The lot was so unpopular that commissioners briefly considered returning the federal grant. "Rather than give everybody this amount of heartburn, just give the money back and move on," Commissioner Harry Sims said in 2007.
But the lure of free money won out, and commissioners also reasoned that a new lot for UGA commuters would cut down on students and staff parking in residential neighborhoods. They voted to approve the Oconee Street location in 2008, and work finally started last spring. It officially opened Jan. 24.
At the ribbon-cutting ceremony, Mayor Nancy Denson said the lot could improve traffic at one of the most backed-up rush-hour intersections in the city by taking cars off the road. "We hope it's going to relieve a lot of the congestion coming down here on Oak Street," Denson said. The lot has other green features as well, such as porous pavement, rain gardens and solar-powered streetlights.
And McDuffie predicted that it would improve the parking situation downtown and on campus by giving commuters the option to park short of their destination, then take a bus the rest of the way. "We're hoping this lot, the 230 spaces here, will hopefully free up some spots downtown and in the campus area for other cars," he said.
It hasn't happened yet. No more than four cars have been parked in the lot at any given time, McDuffie says. But it did see a 50 percent spike in use. "We went from two to three vehicles," he jokes.
On a recent afternoon, the sole car in the lot belonged to Michelle Green, who works in accounts payable at UGA. She says she's saving $40 a month by parking in the free lot and scanning her UGA card to board Athens Transit without paying. (UGA reimburses the county.) "It's great to be able to park here, get straight on the bus and go to work," Green says.

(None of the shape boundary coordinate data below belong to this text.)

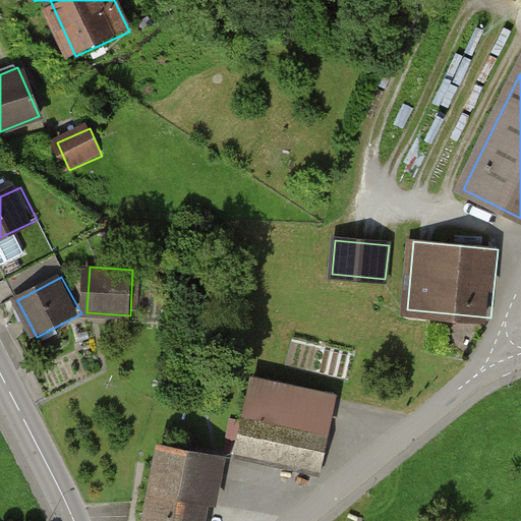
[(259,379),(242,454),(325,472),(342,398),(259,379)]
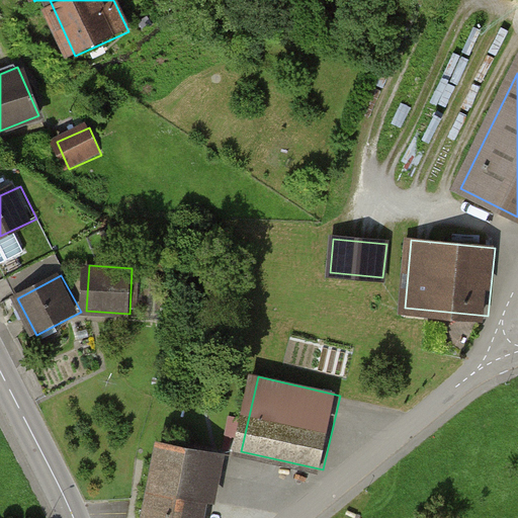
[(211,517),(224,460),(162,448),(148,517),(211,517)]
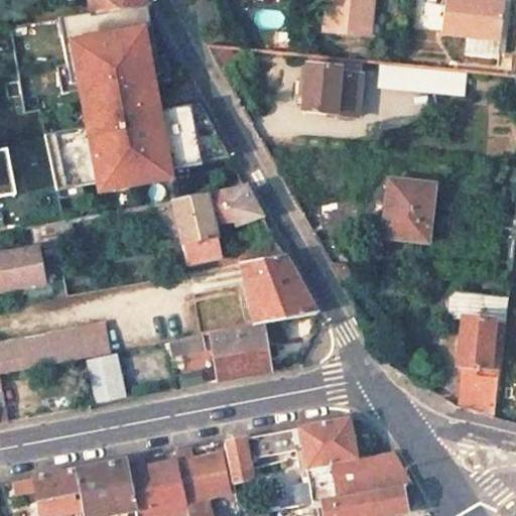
[(144,0),(90,0),(93,13),(104,12),(104,15),(138,9),(146,8),(148,7),(144,0)]
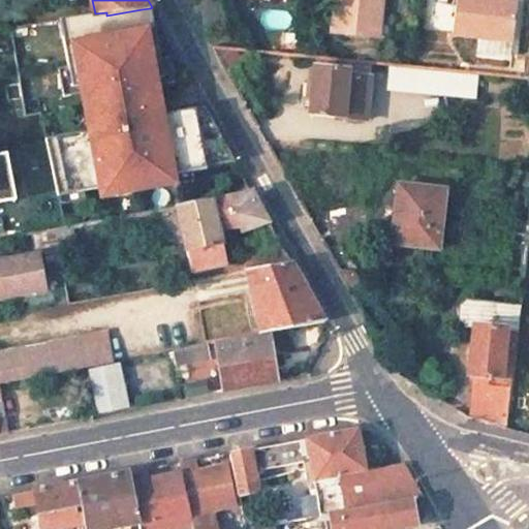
[(337,0),(337,3),(345,4),(343,33),(383,37),(385,0),(337,0)]
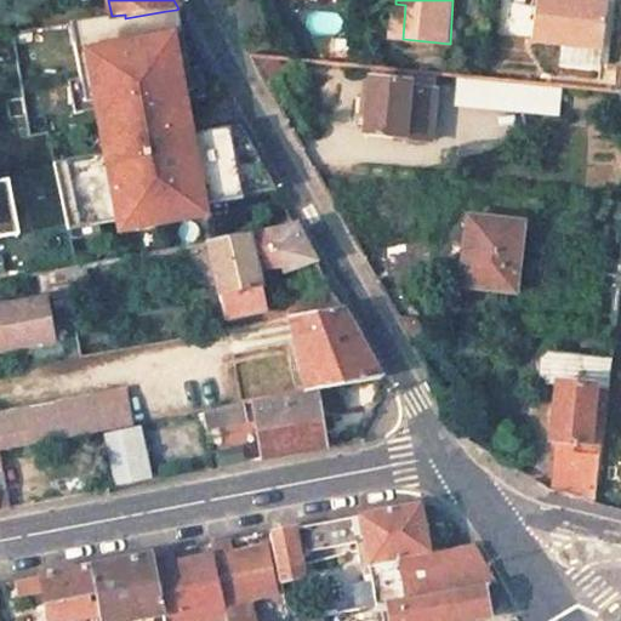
[(533,41),(603,47),(609,0),(536,0),(536,16),(533,41)]
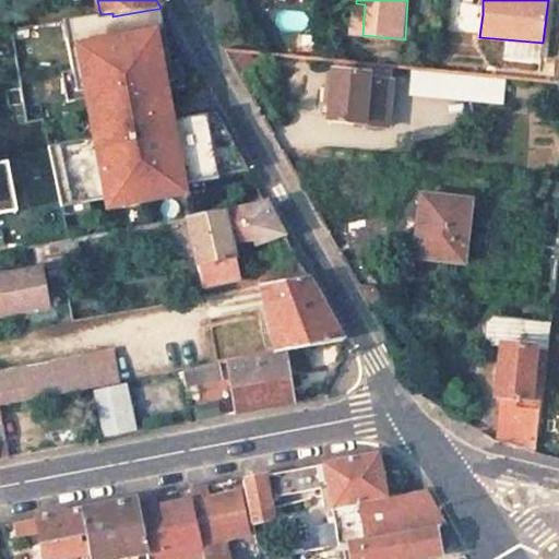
[(365,4),(356,3),(354,34),(363,35),(365,4)]
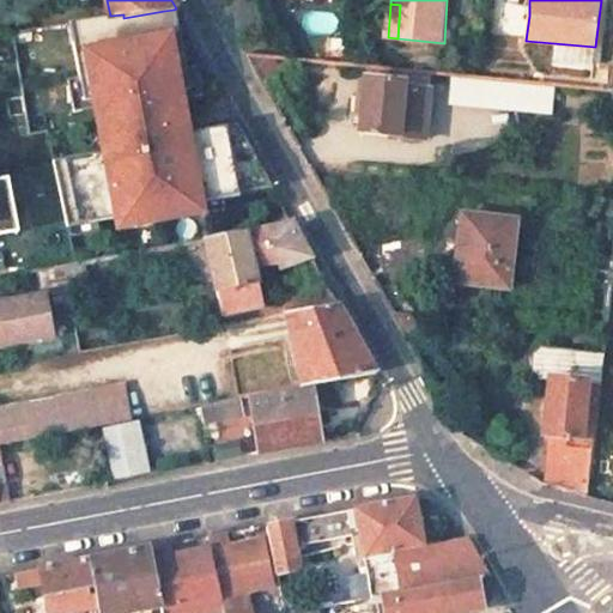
[(169,36),(178,34),(174,10),(164,11),(169,36)]
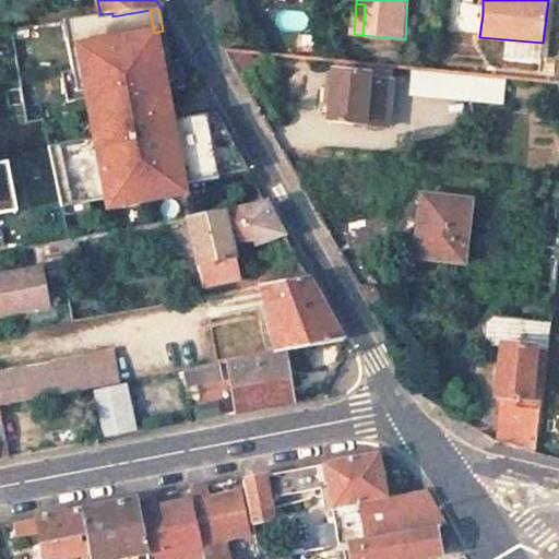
[(113,13),(100,14),(73,19),(78,37),(83,69),(72,71),(76,93),(85,91),(87,98),(92,122),(95,138),(85,140),(48,146),(61,207),(88,202),(106,200),(107,207),(183,194),(182,185),(188,183),(205,181),(217,178),(217,177),(215,167),(244,162),(215,114),(180,119),(170,121),(168,108),(165,92),(163,83),(173,82),(169,62),(163,31),(154,33),(150,10),(113,16),(113,13)]
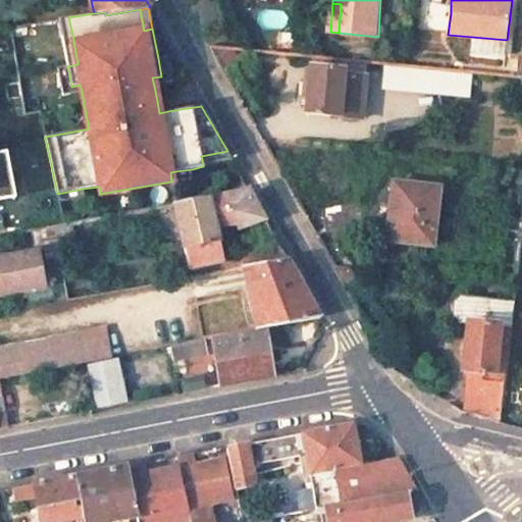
[(72,35),(68,17),(58,19),(61,37),(72,35)]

It's folks like Green who are paying to park downtown or at UGA who will eventually fill the lot, McDuffie says. But right now, most of those commuters are locked into parking contracts. "If you're already paying for a parking pass, you're not going to give it up to ride the bus," he says. This fall, though, when the next school year starts, UGA students and employees will begin to use it, he thinks.

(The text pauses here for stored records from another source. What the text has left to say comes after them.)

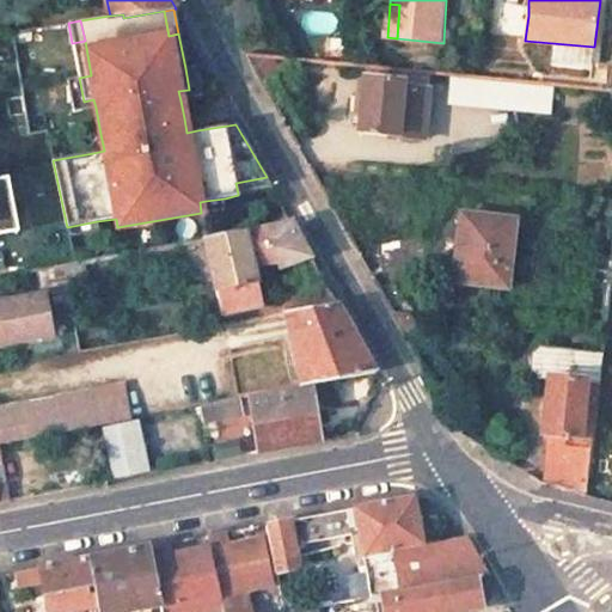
[(548,65),(586,68),(587,54),(549,50),(548,65)]
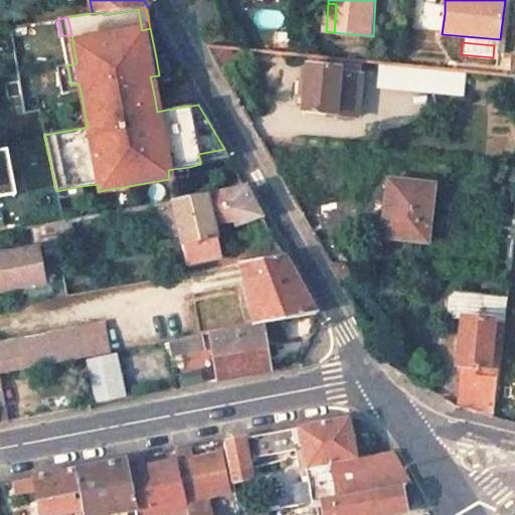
[(150,76),(152,84),(170,80),(165,55),(156,57),(159,75),(150,76)]
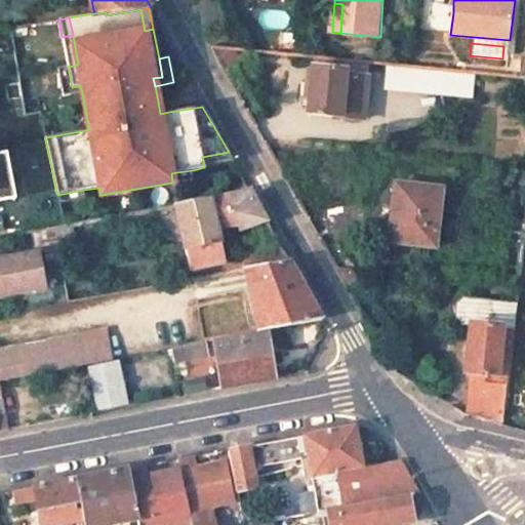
[(447,69),(371,63),(369,87),(444,94),(447,69)]
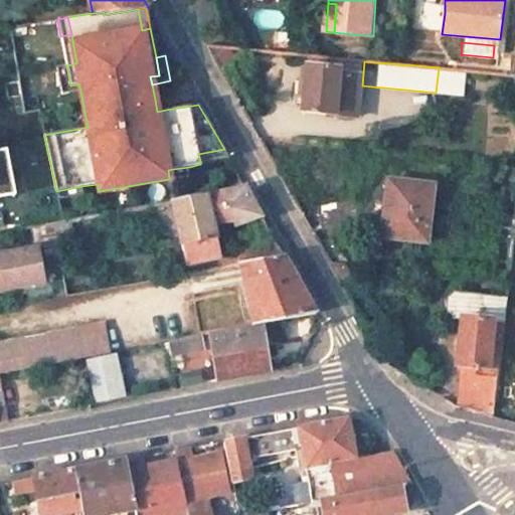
[(70,86),(66,65),(56,67),(61,95),(80,91),(78,83),(70,86)]
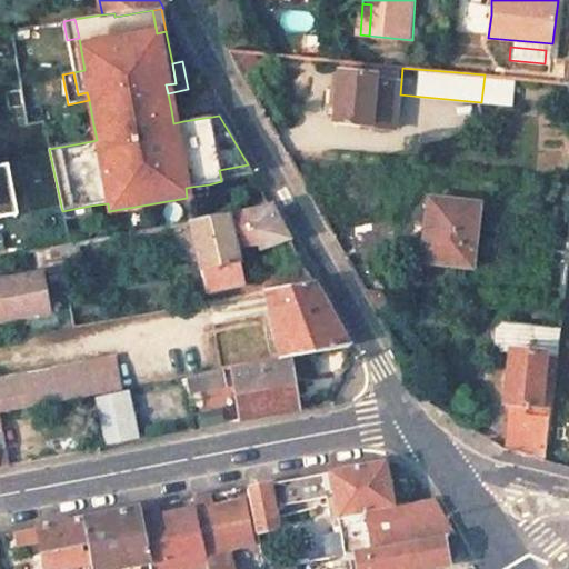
[(373,77),(337,72),(332,125),(387,129),(392,82),(373,81),(373,77)]
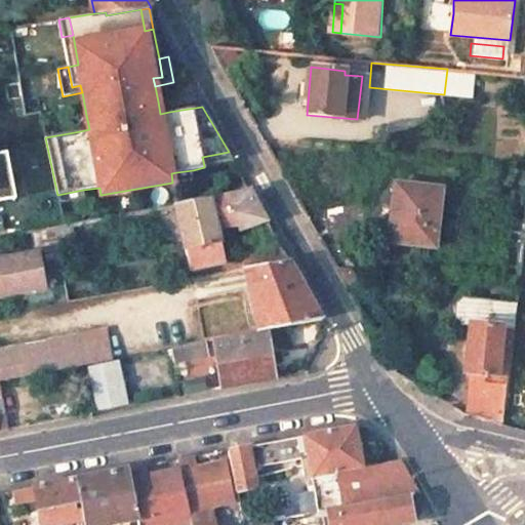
[(160,114),(169,112),(166,99),(158,102),(160,114)]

A key to the lot's success is a new shuttle that runs every 20 minutes from 7–9 a.m. and 3:30-5:30 p.m. on weekdays, stopping at Brooks Hall and the Arch. Three regular hourly lines serve the lot from 7 a.m.–10 p.m. every day but Sunday. The shuttle will cost about $70,000 a year to run, at least a third of which McDuffie wants to recapture at the fare box. "In the big picture, that's not much," he says.
But to keep the shuttle running, people have to use it. "This is a trial service right now," McDuffie says. "If folks aren't using it, say, six months or a year from now, we'll re-evaluate whether we need to be spending that money."
ACC Commissioner Allison Wright is calling for better signage to direct people into the lot. Drivers coming from the Eastside or Oglethorpe County have to pass the lot, then make a U-turn and come back to enter it. If they're leaving and want to go downtown, they have to turn right out of the lot and also make a U-turn. But U-turns are illegal at some intersections. "Getting that straight so people can make a U-turn and not get a ticket is going to help get people in there," Wright says.
The lot includes a driveway leading to the Loop off-ramp for buses only, allowing them to turn left at the light to head downtown, and McDuffie says he's trying to convince GDOT to let cars use it, as well. GDOT is also building a full cloverleaf at the interchange, which should help improve traffic flow, too.
But for now, the lot sits empty, alone and forlorn. "It's going to take time for it to catch on," McDuffie says.